Next Article in Journal
Abrupt High PM Concentration in an Urban Calm Cavity Generated by Internal Gravity Waves and a Shallow Coastal Atmospheric Boundary Layer with the Influence of the Yellow Dust from China
Previous Article in Journal
Learning Lightweight and Superior Detectors with Feature Distillation for Onboard Remote Sensing Object Detection
 
 
Article
Peer-Review Record

MDCT: Multi-Kernel Dilated Convolution and Transformer for One-Stage Object Detection of Remote Sensing Images

Remote Sens. 2023, 15(2), 371; https://doi.org/10.3390/rs15020371
by Juanjuan Chen 1, Hansheng Hong 2, Bin Song 1,*, Jie Guo 1, Chen Chen 1 and Junjie Xu 1
Reviewer 1:
Reviewer 2: Anonymous
Reviewer 3: Anonymous
Reviewer 4: Anonymous
Reviewer 5:
Remote Sens. 2023, 15(2), 371; https://doi.org/10.3390/rs15020371
Submission received: 8 December 2022 / Revised: 4 January 2023 / Accepted: 4 January 2023 / Published: 7 January 2023
(This article belongs to the Section AI Remote Sensing)

Round 1

Reviewer 1 Report

This paper proposed a object detection method for remote sensing images using MDCT.  The algorithms are descripted clearly and the experiments on three datasets prove the efficiency. Some  improvements should be given in  the experiments' explanation, please explain clearly the three detection accuracies in Abstract are obtained by comparing which known method, or they are average improvement rates.

Author Response

Please see the attachment

Author Response File: Author Response.pdf

Reviewer 2 Report

This paper proposes an RSI detection model based on YOLO for small remote sensing object detection and remote sensing object detection in complex scenes. The main components of the proposed method are a super-resolution module and a transformer encoder. The super-resolution module is developed for learning different scale features of objects. The Transformer encoder is proposed to enhance the recognition ability of the model. Extensive experiments are performed on DIOR, DOTA, and NWPU VHR-10 datasets. The proposed model achieves promising results. However, some concerns should be resolved.

 

1. Motivation is not clear. The authors just list the recent works one by one and do not summarize them. Thus, we can not learn the drawbacks of current works and obtain the motivation of the design model. Besides, the super-resolution module and transformer encoder are not novel technologies. Dilated convolutions with different dilated rates are widely used for extracting different scale features. The transformer model is good at global information learning. However, the authors just combine them into the YOLO model, which generates limited contributions to the RSI object field. Please reorganize the illustrations of the introduction, clarify the motivation, and highlight the contributions of the proposed method.

 

2. The names of key components in this paper are not appropriate. Firstly, the name "super-resolution module" confuses me. Generally speaking, super-resolution means that the method increases the spatial resolution of the input feature or image. However, the "super-resolution module" in this paper just enhances the feature representation with different scale features. The spatial resolutions are not changed. Besides, the transformer encoder usually includes more transformer blocks. The authors just leverage a transformer block to obtain global information. Thus, the "transformer encoder" named "transformer block" is more appropriate.

 

3. The proposed method is built on the YOLO known for high inference speed, but there is no comparison of inference time in the current version. 

 

4. Context information in RSI is widely used in remote sensing analysis as well as other relevant vision tasks. However, the paper lacks a comprehensive review of the literature. In particular, several relevant works should be discussed, such as, Contextual Transformation Network for Lightweight Remote Sensing Image Super-Resolution, Volumetric memory network for interactive medical image segmentation and Matnet: Motion-attentive transition network for zero-shot video object segmentation.

 

5. There are many typos in the current manuscript. Some of them are listed as follows:

1. A reference is missed in line 47 of page 2.
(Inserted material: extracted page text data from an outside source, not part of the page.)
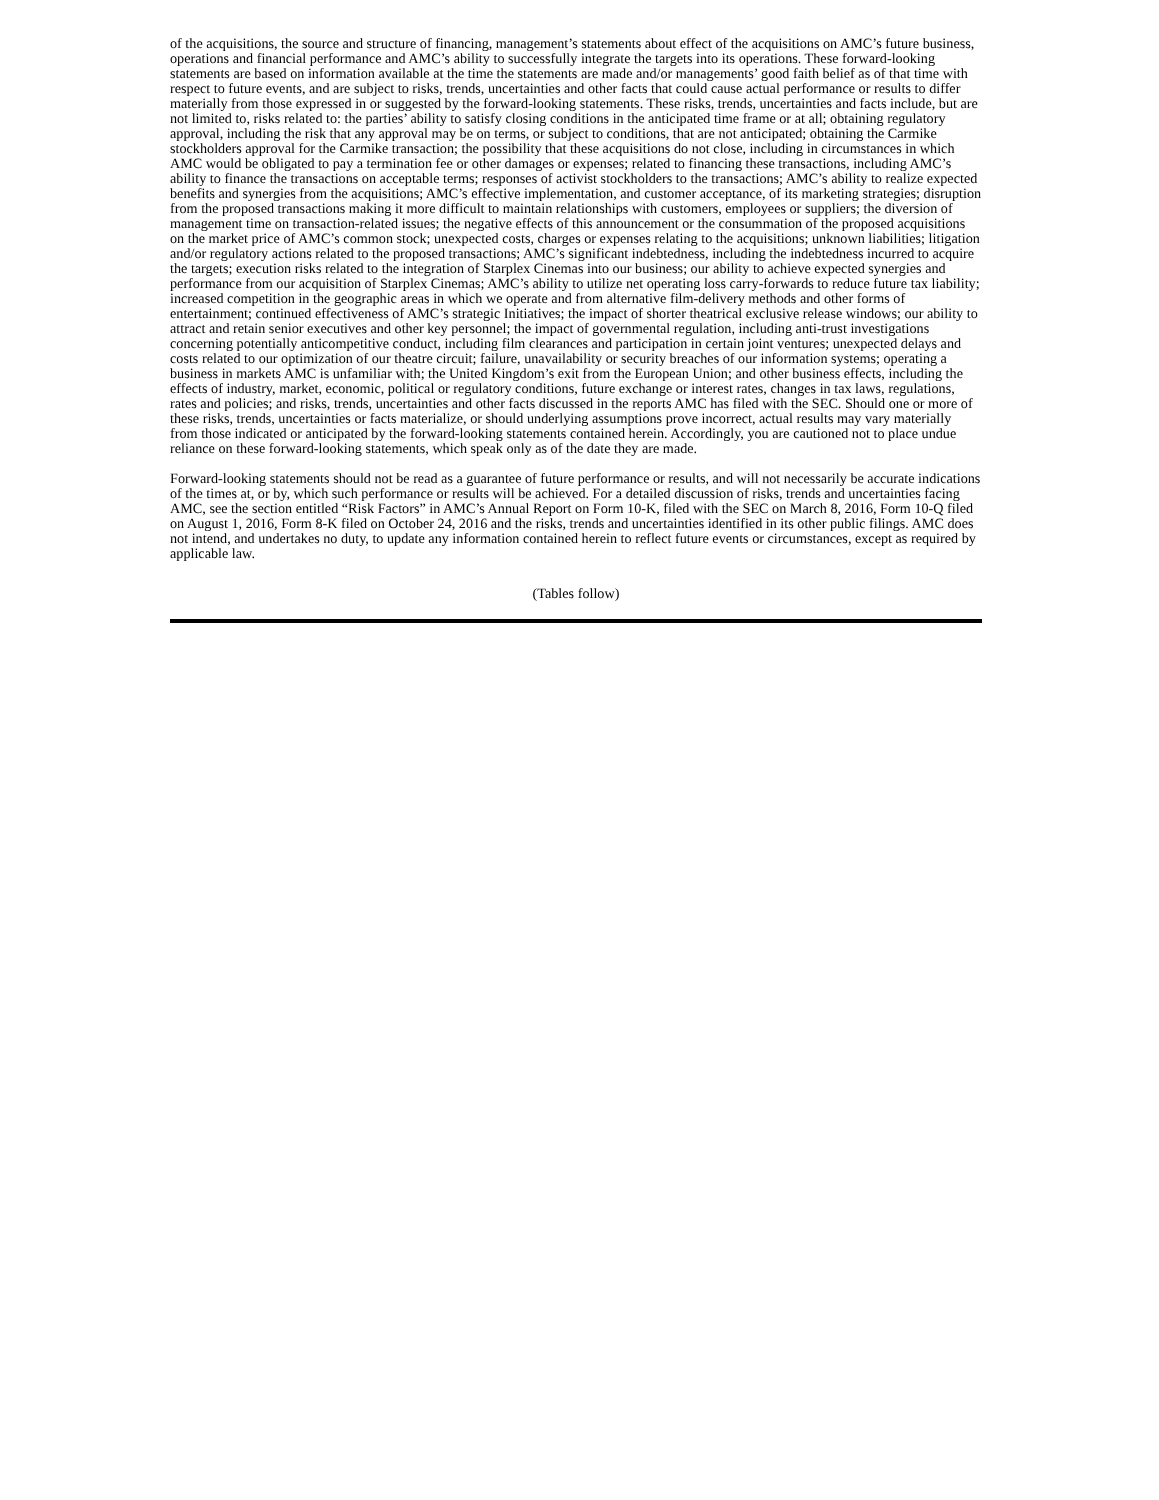of the acquisitions, the source and structure of financing, management’s statements about effect of the acquisitions on AMC’s future business, operations and financial performance and AMC’s ability to successfully integrate the targets into its operations. These forward-looking statements are based on information available at the time the statements are made and/or managements’ good faith belief as of that time with respect to future events, and are subject to risks, trends, uncertainties and other facts that could cause actual performance or results to differ materially from those expressed in or suggested by the forward-looking statements. These risks, trends, uncertainties and facts include, but are not limited to, risks related to: the parties’ ability to satisfy closing conditions in the anticipated time frame or at all; obtaining regulatory approval, including the risk that any approval may be on terms, or subject to conditions, that are not anticipated; obtaining the Carmike stockholders approval for the Carmike transaction; the possibility that these acquisitions do not close, including in circumstances in which AMC would be obligated to pay a termination fee or other damages or expenses; related to financing these transactions, including AMC’s ability to finance the transactions on acceptable terms; responses of activist stockholders to the transactions; AMC’s ability to realize expected benefits and synergies from the acquisitions; AMC’s effective implementation, and customer acceptance, of its marketing strategies; disruption from the proposed transactions making it more difficult to maintain relationships with customers, employees or suppliers; the diversion of management time on transaction-related issues; the negative effects of this announcement or the consummation of the proposed acquisitions on the market price of AMC’s common stock; unexpected costs, charges or expenses relating to the acquisitions; unknown liabilities; litigation and/or regulatory actions related to the proposed transactions; AMC’s significant indebtedness, including the indebtedness incurred to acquire the targets; execution risks related to the integration of Starplex Cinemas into our business; our ability to achieve expected synergies and performance from our acquisition of Starplex Cinemas; AMC’s ability to utilize net operating loss carry-forwards to reduce future tax liability; increased competition in the geographic areas in which we operate and from alternative film-delivery methods and other forms of entertainment; continued effectiveness of AMC’s strategic Initiatives; the impact of shorter theatrical exclusive release windows; our ability to attract and retain senior executives and other key personnel; the impact of governmental regulation, including anti-trust investigations concerning potentially anticompetitive conduct, including film clearances and participation in certain joint ventures; unexpected delays and costs related to our optimization of our theatre circuit; failure, unavailability or security breaches of our information systems; operating a business in markets AMC is unfamiliar with; the United Kingdom’s exit from the European Union; and other business effects, including the effects of industry, market, economic, political or regulatory conditions, future exchange or interest rates, changes in tax laws, regulations, rates and policies; and risks, trends, uncertainties and other facts discussed in the reports AMC has filed with the SEC. Should one or more of these risks, trends, uncertainties or facts materialize, or should underlying assumptions prove incorrect, actual results may vary materially from those indicated or anticipated by the forward-looking statements contained herein. Accordingly, you are cautioned not to place undue reliance on these forward-looking statements, which speak only as of the date they are made.
Forward-looking statements should not be read as a guarantee of future performance or results, and will not necessarily be accurate indications of the times at, or by, which such performance or results will be achieved. For a detailed discussion of risks, trends and uncertainties facing AMC, see the section entitled “Risk Factors” in AMC’s Annual Report on Form 10-K, filed with the SEC on March 8, 2016, Form 10-Q filed on August 1, 2016, Form 8-K filed on October 24, 2016 and the risks, trends and uncertainties identified in its other public filings. AMC does not intend, and undertakes no duty, to update any information contained herein to reflect future events or circumstances, except as required by applicable law.
(Tables follow)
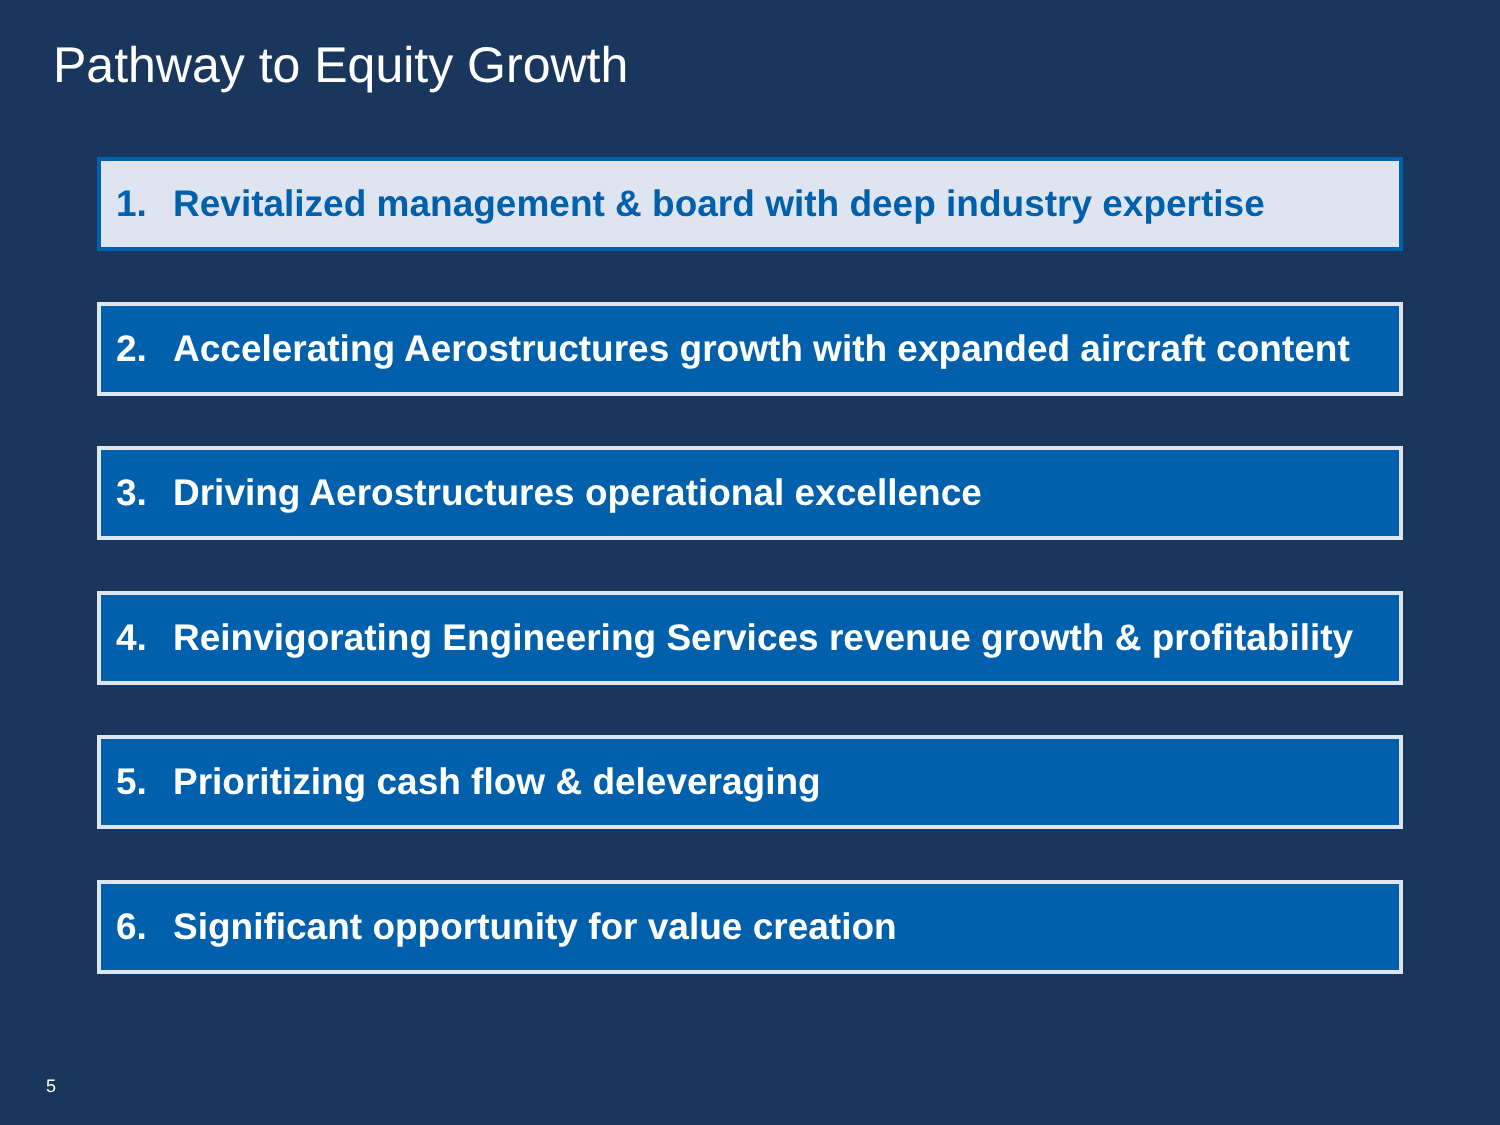Pathway to Equity Growth
1. Revitalized management & board with deep industry expertise
2. Accelerating Aerostructures growth with expanded aircraft content
3. Driving Aerostructures operational excellence
4. Reinvigorating Engineering Services revenue growth & profitability
5. Prioritizing cash flow & deleveraging
6. Significant opportunity for value creation
5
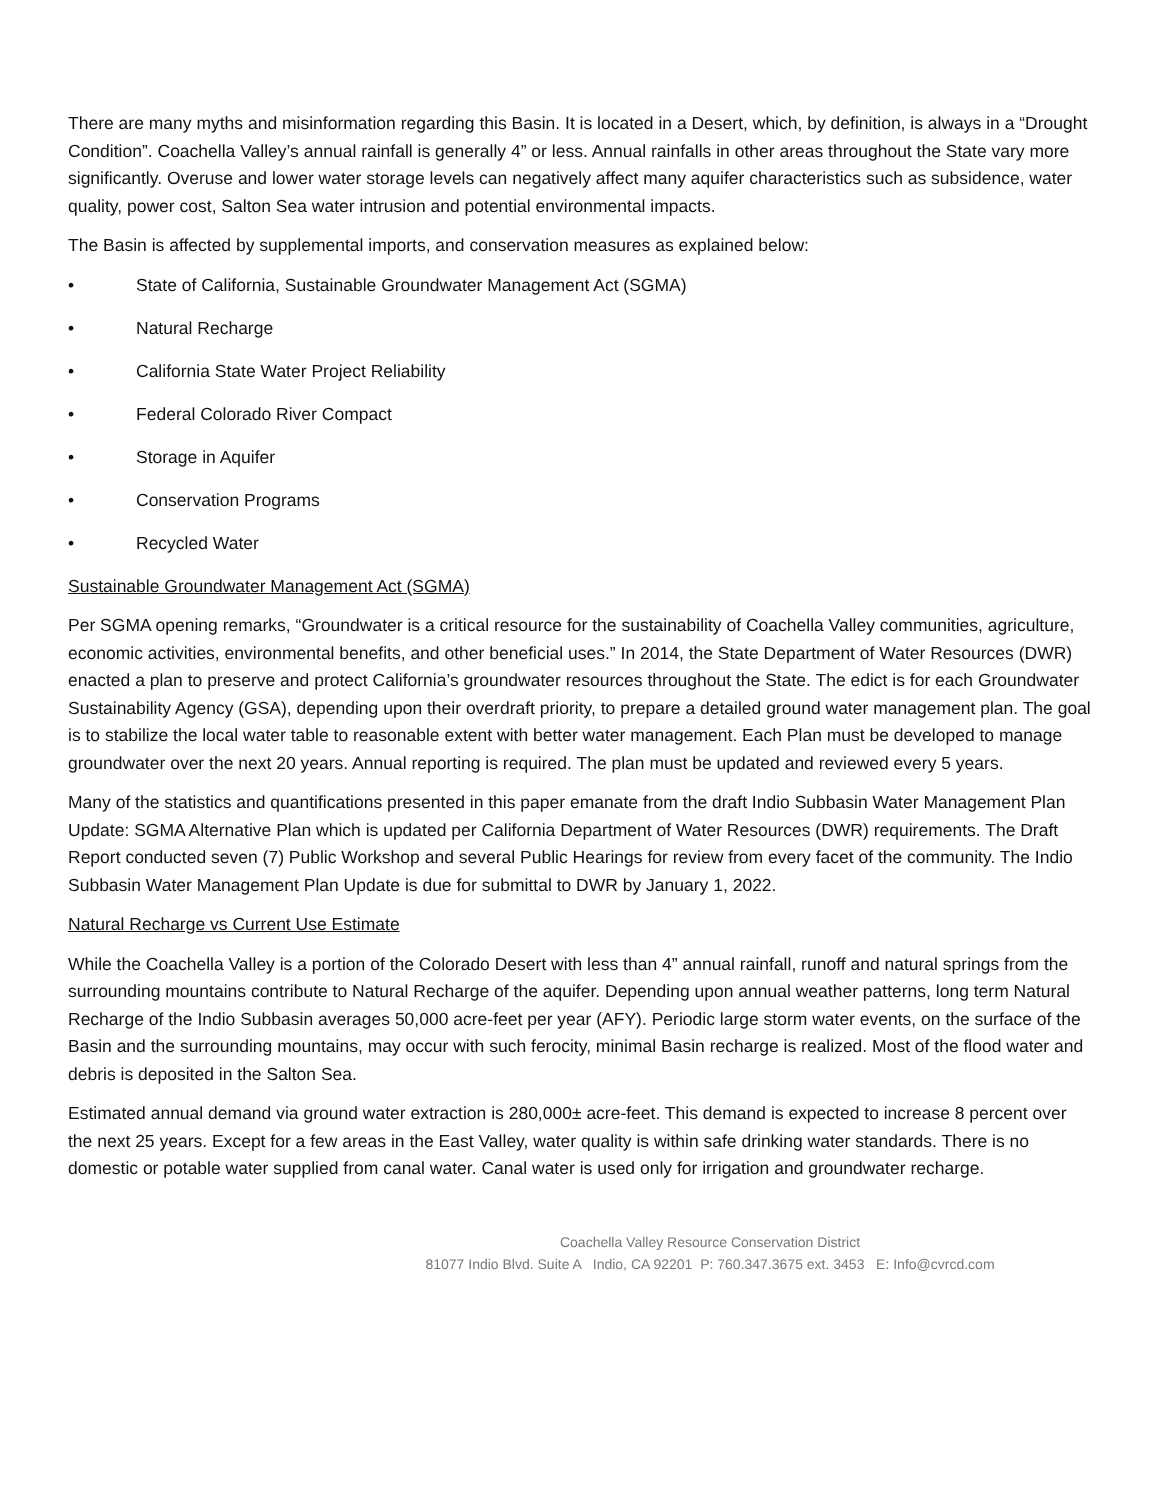There are many myths and misinformation regarding this Basin. It is located in a Desert, which, by definition, is always in a “Drought Condition”. Coachella Valley’s annual rainfall is generally 4” or less. Annual rainfalls in other areas throughout the State vary more significantly. Overuse and lower water storage levels can negatively affect many aquifer characteristics such as subsidence, water quality, power cost, Salton Sea water intrusion and potential environmental impacts.
The Basin is affected by supplemental imports, and conservation measures as explained below:
• State of California, Sustainable Groundwater Management Act (SGMA)
• Natural Recharge
• California State Water Project Reliability
• Federal Colorado River Compact
• Storage in Aquifer
• Conservation Programs
• Recycled Water
Sustainable Groundwater Management Act (SGMA)
Per SGMA opening remarks, “Groundwater is a critical resource for the sustainability of Coachella Valley communities, agriculture, economic activities, environmental benefits, and other beneficial uses.” In 2014, the State Department of Water Resources (DWR) enacted a plan to preserve and protect California’s groundwater resources throughout the State. The edict is for each Groundwater Sustainability Agency (GSA), depending upon their overdraft priority, to prepare a detailed ground water management plan. The goal is to stabilize the local water table to reasonable extent with better water management. Each Plan must be developed to manage groundwater over the next 20 years. Annual reporting is required. The plan must be updated and reviewed every 5 years.
Many of the statistics and quantifications presented in this paper emanate from the draft Indio Subbasin Water Management Plan Update: SGMA Alternative Plan which is updated per California Department of Water Resources (DWR) requirements. The Draft Report conducted seven (7) Public Workshop and several Public Hearings for review from every facet of the community. The Indio Subbasin Water Management Plan Update is due for submittal to DWR by January 1, 2022.
Natural Recharge vs Current Use Estimate
While the Coachella Valley is a portion of the Colorado Desert with less than 4” annual rainfall, runoff and natural springs from the surrounding mountains contribute to Natural Recharge of the aquifer. Depending upon annual weather patterns, long term Natural Recharge of the Indio Subbasin averages 50,000 acre-feet per year (AFY). Periodic large storm water events, on the surface of the Basin and the surrounding mountains, may occur with such ferocity, minimal Basin recharge is realized. Most of the flood water and debris is deposited in the Salton Sea.
Estimated annual demand via ground water extraction is 280,000± acre-feet. This demand is expected to increase 8 percent over the next 25 years. Except for a few areas in the East Valley, water quality is within safe drinking water standards. There is no domestic or potable water supplied from canal water. Canal water is used only for irrigation and groundwater recharge.
Coachella Valley Resource Conservation District
81077 Indio Blvd. Suite A Indio, CA 92201 P: 760.347.3675 ext. 3453 E: Info@cvrcd.com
2.K^{\prime}_{2} is missed in the caption of Fig.2

3." where" should be at the top in line 214 of page 6.

4. The "equal sign" in Fig.3 is not appropriate

5. What's the meaning of using dash lines to represent "MLP" in Fig.4

6. Why does present "shortcut" fonts in Fig.5?

7. Each equation should end with a comma or period.

The authors should carefully proofread their manuscript and correct the above typos.

Author Response

Please see the attachment.

Author Response File: Author Response.pdf

Reviewer 3 Report

the author have done allot of work but the paper need some revision

the introduction section should be revised. 

the title should be change as per the the main  idea of the paper

the abstract is not the same as the content of the work   it should be revised and also conclusions. future work is missing.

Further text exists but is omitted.